In Jennifer Yu’s debut novel, Four Weeks, Five People, available for preorder before May 17, 2017 release, teenagers Clarisa, Stella, Mason, Andrew and Ben meet at summer camp. But this is no ordinary summer camp. It’s a camp for teens with mental health challenges. The protagonists didn’t choose the camp as a fun way to spend a month – they’re there because the camp was mandated to treat issues like OCD, anorexia and depression. Their four weeks at Camp Ugunduzi is a chance for them to become “normal” in the eyes of their parents and teachers.
“It wasn’t like I was trying to write a book. I wrote two pages and didn’t realize it was going to get longer,” Yu says. “The voice of Stella just came to me so strong.

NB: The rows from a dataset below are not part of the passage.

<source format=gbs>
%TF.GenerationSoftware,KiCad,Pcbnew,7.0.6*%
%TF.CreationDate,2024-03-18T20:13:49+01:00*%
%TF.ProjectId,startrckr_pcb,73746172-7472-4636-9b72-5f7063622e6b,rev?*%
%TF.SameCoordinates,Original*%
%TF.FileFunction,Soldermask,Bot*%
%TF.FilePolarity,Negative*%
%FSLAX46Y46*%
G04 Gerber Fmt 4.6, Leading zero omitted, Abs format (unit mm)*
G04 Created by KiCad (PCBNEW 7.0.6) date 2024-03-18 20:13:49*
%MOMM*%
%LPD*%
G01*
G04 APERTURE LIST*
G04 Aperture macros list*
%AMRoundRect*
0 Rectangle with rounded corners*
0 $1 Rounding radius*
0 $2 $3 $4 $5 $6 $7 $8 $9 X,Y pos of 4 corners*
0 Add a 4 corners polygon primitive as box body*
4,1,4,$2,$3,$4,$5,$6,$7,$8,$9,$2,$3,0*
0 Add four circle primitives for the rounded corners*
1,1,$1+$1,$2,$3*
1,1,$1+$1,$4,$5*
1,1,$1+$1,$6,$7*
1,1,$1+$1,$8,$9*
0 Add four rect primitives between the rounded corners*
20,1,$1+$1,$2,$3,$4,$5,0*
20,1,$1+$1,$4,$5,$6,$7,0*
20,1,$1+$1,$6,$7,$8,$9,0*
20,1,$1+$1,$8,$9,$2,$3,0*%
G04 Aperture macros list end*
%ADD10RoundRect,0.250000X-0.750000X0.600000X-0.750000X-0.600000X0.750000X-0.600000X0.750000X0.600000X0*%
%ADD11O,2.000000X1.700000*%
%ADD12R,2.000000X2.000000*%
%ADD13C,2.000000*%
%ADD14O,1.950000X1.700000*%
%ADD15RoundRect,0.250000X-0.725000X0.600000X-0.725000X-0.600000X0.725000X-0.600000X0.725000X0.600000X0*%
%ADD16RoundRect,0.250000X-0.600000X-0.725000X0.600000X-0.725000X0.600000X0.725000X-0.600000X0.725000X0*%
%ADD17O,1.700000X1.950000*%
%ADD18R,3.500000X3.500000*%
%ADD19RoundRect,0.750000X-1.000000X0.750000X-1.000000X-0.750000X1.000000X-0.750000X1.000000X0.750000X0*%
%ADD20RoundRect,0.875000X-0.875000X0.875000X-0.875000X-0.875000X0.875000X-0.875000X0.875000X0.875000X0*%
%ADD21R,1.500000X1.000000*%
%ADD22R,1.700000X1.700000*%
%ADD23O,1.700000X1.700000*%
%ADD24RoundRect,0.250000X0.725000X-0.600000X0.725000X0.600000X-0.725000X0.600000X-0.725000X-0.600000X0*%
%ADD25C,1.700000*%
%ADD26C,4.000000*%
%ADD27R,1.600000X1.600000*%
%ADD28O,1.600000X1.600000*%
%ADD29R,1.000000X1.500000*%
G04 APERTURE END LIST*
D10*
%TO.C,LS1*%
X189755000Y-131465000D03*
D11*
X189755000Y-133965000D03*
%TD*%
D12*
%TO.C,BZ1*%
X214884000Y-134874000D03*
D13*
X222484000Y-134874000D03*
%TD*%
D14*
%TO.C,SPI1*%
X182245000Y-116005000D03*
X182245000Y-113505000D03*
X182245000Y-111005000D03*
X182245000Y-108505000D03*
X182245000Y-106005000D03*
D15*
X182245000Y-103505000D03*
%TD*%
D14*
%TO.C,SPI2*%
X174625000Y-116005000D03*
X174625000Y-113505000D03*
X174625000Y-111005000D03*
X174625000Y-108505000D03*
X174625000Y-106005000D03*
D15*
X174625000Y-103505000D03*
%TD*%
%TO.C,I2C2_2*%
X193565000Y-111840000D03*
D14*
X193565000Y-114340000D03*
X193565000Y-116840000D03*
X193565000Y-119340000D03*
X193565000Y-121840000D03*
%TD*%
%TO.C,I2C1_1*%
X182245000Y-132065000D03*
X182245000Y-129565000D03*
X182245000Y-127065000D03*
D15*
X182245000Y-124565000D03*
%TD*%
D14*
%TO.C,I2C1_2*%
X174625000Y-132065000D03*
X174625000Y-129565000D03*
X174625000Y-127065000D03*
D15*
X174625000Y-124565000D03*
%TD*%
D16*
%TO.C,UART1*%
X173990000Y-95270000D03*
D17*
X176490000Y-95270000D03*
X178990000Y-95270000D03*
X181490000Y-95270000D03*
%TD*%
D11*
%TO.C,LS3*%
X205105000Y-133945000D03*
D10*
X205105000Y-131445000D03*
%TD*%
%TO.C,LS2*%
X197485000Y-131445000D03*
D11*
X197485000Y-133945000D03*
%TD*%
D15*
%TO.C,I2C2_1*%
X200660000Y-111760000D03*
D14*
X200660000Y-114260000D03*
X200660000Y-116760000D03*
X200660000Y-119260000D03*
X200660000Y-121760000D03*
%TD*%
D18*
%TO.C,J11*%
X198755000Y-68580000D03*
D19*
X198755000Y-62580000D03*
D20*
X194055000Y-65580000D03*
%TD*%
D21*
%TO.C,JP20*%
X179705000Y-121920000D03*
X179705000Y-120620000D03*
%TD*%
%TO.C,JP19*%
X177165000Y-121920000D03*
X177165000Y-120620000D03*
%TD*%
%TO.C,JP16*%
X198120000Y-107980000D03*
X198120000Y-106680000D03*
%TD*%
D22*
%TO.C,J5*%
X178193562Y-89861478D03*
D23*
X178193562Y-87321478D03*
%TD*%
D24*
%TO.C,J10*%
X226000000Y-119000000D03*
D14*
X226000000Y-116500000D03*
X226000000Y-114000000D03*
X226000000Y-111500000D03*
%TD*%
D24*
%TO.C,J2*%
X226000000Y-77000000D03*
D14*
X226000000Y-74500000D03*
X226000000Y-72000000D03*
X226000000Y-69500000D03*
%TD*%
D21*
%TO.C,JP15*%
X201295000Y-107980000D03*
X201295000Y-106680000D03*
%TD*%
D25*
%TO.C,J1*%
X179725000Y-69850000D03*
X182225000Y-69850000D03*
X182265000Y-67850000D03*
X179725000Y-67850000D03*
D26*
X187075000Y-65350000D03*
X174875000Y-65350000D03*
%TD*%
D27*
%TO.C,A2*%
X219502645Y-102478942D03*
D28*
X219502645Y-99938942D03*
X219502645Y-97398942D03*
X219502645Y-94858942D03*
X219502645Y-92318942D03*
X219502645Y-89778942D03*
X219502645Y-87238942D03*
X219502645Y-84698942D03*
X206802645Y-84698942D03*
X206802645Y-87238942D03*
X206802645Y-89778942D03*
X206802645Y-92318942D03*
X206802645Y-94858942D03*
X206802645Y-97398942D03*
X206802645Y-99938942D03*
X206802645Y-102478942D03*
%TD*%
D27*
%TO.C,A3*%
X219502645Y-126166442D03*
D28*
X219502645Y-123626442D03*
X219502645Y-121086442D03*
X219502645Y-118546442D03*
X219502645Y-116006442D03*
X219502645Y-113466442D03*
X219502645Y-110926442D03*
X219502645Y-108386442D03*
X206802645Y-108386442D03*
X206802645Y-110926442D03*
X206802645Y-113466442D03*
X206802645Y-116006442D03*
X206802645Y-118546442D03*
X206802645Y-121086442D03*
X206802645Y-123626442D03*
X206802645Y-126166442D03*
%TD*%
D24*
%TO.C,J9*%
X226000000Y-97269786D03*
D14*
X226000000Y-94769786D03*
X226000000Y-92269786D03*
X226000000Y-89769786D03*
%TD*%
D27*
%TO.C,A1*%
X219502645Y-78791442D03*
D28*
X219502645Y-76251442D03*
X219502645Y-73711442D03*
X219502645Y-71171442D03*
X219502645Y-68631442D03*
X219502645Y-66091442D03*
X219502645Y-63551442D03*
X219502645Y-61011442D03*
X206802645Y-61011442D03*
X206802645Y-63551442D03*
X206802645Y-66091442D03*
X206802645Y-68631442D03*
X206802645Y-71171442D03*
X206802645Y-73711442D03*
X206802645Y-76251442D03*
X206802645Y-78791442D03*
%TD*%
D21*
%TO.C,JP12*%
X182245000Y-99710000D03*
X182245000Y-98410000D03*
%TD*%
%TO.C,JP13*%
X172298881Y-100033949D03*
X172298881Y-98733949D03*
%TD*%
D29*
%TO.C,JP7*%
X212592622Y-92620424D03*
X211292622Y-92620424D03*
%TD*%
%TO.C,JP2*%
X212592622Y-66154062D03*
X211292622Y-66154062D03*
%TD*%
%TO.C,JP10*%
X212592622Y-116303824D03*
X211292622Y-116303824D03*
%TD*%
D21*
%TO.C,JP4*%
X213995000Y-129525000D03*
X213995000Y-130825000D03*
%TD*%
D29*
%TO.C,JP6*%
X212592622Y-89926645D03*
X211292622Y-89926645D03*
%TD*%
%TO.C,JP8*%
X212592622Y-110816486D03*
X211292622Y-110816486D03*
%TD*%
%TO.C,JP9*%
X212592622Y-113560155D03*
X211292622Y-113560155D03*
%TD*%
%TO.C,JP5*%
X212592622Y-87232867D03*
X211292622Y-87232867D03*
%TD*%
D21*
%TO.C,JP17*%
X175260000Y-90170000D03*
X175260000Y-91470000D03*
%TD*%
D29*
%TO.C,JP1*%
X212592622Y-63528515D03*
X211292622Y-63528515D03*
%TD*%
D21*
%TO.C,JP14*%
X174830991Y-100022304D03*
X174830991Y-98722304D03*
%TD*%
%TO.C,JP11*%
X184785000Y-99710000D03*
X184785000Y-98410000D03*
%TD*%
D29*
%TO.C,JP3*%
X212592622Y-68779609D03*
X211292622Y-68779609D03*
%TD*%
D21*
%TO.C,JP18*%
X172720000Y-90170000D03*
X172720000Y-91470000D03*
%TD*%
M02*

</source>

She’s returning to camp for her second summer and talks about how stupid it is – the idea of ‘getting better’ and what does that even mean? But at the end, it’s hard for her not to hope that it will help.”
While at camp, the characters voice opinions and talk through challenges that Yu has faced in her own life. And, like life, there are no easy cures and no easy answers.

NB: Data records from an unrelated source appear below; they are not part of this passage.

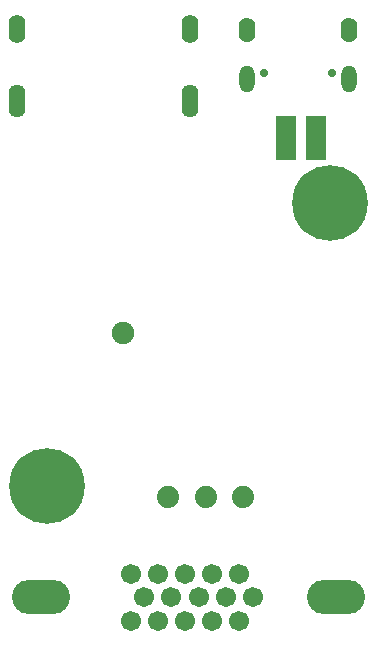
<source format=gbr>
%TF.GenerationSoftware,KiCad,Pcbnew,7.0.9-7.0.9~ubuntu22.04.1*%
%TF.CreationDate,2023-12-18T16:27:14+02:00*%
%TF.ProjectId,VGA2HDMI_Rev_C,56474132-4844-44d4-995f-5265765f432e,C*%
%TF.SameCoordinates,PX5f5e100PY7270e00*%
%TF.FileFunction,Soldermask,Bot*%
%TF.FilePolarity,Negative*%
%FSLAX46Y46*%
G04 Gerber Fmt 4.6, Leading zero omitted, Abs format (unit mm)*
G04 Created by KiCad (PCBNEW 7.0.9-7.0.9~ubuntu22.04.1) date 2023-12-18 16:27:14*
%MOMM*%
%LPD*%
G01*
G04 APERTURE LIST*
G04 Aperture macros list*
%AMRoundRect*
0 Rectangle with rounded corners*
0 $1 Rounding radius*
0 $2 $3 $4 $5 $6 $7 $8 $9 X,Y pos of 4 corners*
0 Add a 4 corners polygon primitive as box body*
4,1,4,$2,$3,$4,$5,$6,$7,$8,$9,$2,$3,0*
0 Add four circle primitives for the rounded corners*
1,1,$1+$1,$2,$3*
1,1,$1+$1,$4,$5*
1,1,$1+$1,$6,$7*
1,1,$1+$1,$8,$9*
0 Add four rect primitives between the rounded corners*
20,1,$1+$1,$2,$3,$4,$5,0*
20,1,$1+$1,$4,$5,$6,$7,0*
20,1,$1+$1,$6,$7,$8,$9,0*
20,1,$1+$1,$8,$9,$2,$3,0*%
G04 Aperture macros list end*
%ADD10O,1.401600X2.401600*%
%ADD11O,1.401600X2.801600*%
%ADD12C,0.701600*%
%ADD13O,1.301600X2.301600*%
%ADD14O,1.401600X2.101600*%
%ADD15C,1.879600*%
%ADD16C,1.301600*%
%ADD17C,6.401600*%
%ADD18C,1.901600*%
%ADD19C,1.701600*%
%ADD20O,4.901600X2.901600*%
%ADD21RoundRect,0.050800X0.825500X1.841500X-0.825500X1.841500X-0.825500X-1.841500X0.825500X-1.841500X0*%
G04 APERTURE END LIST*
D10*
X1000000Y53200000D03*
D11*
X1000000Y47150000D03*
D10*
X15600000Y53200000D03*
D11*
X15600000Y47150000D03*
D12*
X21910000Y49470000D03*
X27690000Y49470000D03*
D13*
X20480000Y48970000D03*
X29120000Y48970000D03*
D14*
X20480000Y53150000D03*
X29120000Y53150000D03*
D15*
X16967000Y13574000D03*
D16*
X1087000Y14500000D03*
X1849000Y16151000D03*
X1849000Y12722000D03*
X3500000Y16913000D03*
D17*
X3500000Y14500000D03*
D16*
X3500000Y12087000D03*
X5151000Y16151000D03*
X5151000Y12849000D03*
X5913000Y14500000D03*
D15*
X20142000Y13574000D03*
D18*
X9950000Y27500000D03*
D15*
X13792000Y13574000D03*
D19*
X19780000Y7090000D03*
X17490000Y7090000D03*
X15200000Y7090000D03*
X12910000Y7090000D03*
X10620000Y7090000D03*
X20925000Y5110000D03*
X18635000Y5110000D03*
X16345000Y5110000D03*
X14055000Y5110000D03*
X11765000Y5110000D03*
X19780000Y3130000D03*
X17490000Y3130000D03*
X15200000Y3130000D03*
X12910000Y3130000D03*
X10620000Y3130000D03*
D20*
X3005000Y5110000D03*
X27995000Y5110000D03*
D16*
X25087000Y38500000D03*
X25849000Y40151000D03*
X25849000Y36722000D03*
X27500000Y40913000D03*
D17*
X27500000Y38500000D03*
D16*
X27500000Y36087000D03*
X29151000Y40151000D03*
X29151000Y36849000D03*
X29913000Y38500000D03*
D21*
X26270000Y44000000D03*
X23730000Y44000000D03*
M02*

</source>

“In school, I would read these stories of people with mental health challenges and it was like they realize they have a problem, they commit to something, and…they did it! But that’s not how it really works. I think t’s important for young people to see that change doesn’t always happen. I hope this book shows that for people with depression or other issues, it’s okay and they can be less hard on themselves. I hope that reading about characters who struggle will help people see that it’s okay to struggle,” Yu says.

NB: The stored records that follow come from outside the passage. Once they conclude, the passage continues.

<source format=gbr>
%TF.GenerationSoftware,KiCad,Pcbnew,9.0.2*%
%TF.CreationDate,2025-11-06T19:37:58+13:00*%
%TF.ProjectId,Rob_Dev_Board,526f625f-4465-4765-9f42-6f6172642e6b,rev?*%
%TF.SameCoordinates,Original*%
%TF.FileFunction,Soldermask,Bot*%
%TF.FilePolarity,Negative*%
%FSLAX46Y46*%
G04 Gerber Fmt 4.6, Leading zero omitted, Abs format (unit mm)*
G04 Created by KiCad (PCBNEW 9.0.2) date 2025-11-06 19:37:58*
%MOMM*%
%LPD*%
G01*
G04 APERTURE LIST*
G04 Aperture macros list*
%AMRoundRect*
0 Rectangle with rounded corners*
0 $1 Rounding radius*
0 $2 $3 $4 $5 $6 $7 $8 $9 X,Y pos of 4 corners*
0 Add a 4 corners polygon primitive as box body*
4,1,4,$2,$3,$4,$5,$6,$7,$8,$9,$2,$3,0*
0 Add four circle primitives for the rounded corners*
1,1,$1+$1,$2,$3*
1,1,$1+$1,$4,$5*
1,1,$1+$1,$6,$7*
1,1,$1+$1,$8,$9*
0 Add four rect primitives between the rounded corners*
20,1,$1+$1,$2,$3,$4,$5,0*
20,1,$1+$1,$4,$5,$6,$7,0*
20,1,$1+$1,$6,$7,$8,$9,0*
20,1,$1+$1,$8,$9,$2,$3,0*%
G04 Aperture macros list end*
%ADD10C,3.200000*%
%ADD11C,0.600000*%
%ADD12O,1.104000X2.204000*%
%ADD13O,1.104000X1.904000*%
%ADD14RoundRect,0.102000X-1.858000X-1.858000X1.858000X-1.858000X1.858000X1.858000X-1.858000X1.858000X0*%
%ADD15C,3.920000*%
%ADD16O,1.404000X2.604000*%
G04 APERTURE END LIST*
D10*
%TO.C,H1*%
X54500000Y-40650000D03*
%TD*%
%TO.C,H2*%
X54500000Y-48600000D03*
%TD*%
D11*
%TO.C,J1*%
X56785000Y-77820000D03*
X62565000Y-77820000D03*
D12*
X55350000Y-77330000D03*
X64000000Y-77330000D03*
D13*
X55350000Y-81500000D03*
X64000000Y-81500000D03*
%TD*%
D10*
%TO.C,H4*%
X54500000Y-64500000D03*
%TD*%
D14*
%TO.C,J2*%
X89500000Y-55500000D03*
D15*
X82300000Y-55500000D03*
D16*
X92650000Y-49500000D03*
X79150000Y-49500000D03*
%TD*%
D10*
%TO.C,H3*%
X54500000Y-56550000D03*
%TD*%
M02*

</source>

At its heart, Four Weeks, Five People is about the struggle to connect. The adults in this story hope that camp will help their teens act like everyone else and learn to connect with the mainstream world. But what happens is much different. As relationships and conflicts evolve, the book shows the power of connecting with others who understand what it’s like to not be “normal,” and, ultimately, the power of connecting with a self that, outside camp, has been systematically devalued.
“I used to think, if only I could be a different person! I wanted to cut out part of myself – cut out the part that felt totally inadequate at school,” Yu says. “But now I see you have to look that part of yourself in the eye. The most you can learn is to be okay with the person you are.”
Yu’s gorgeous exploration of herself, distributed across five characters, will resonate not only with teens in therapy but with every teen reader who feels at odds with the world – namely almost every teen. Teens will see in these pages and in this author a voice that’s been there. Sometimes it’s enough for now just to feel understood.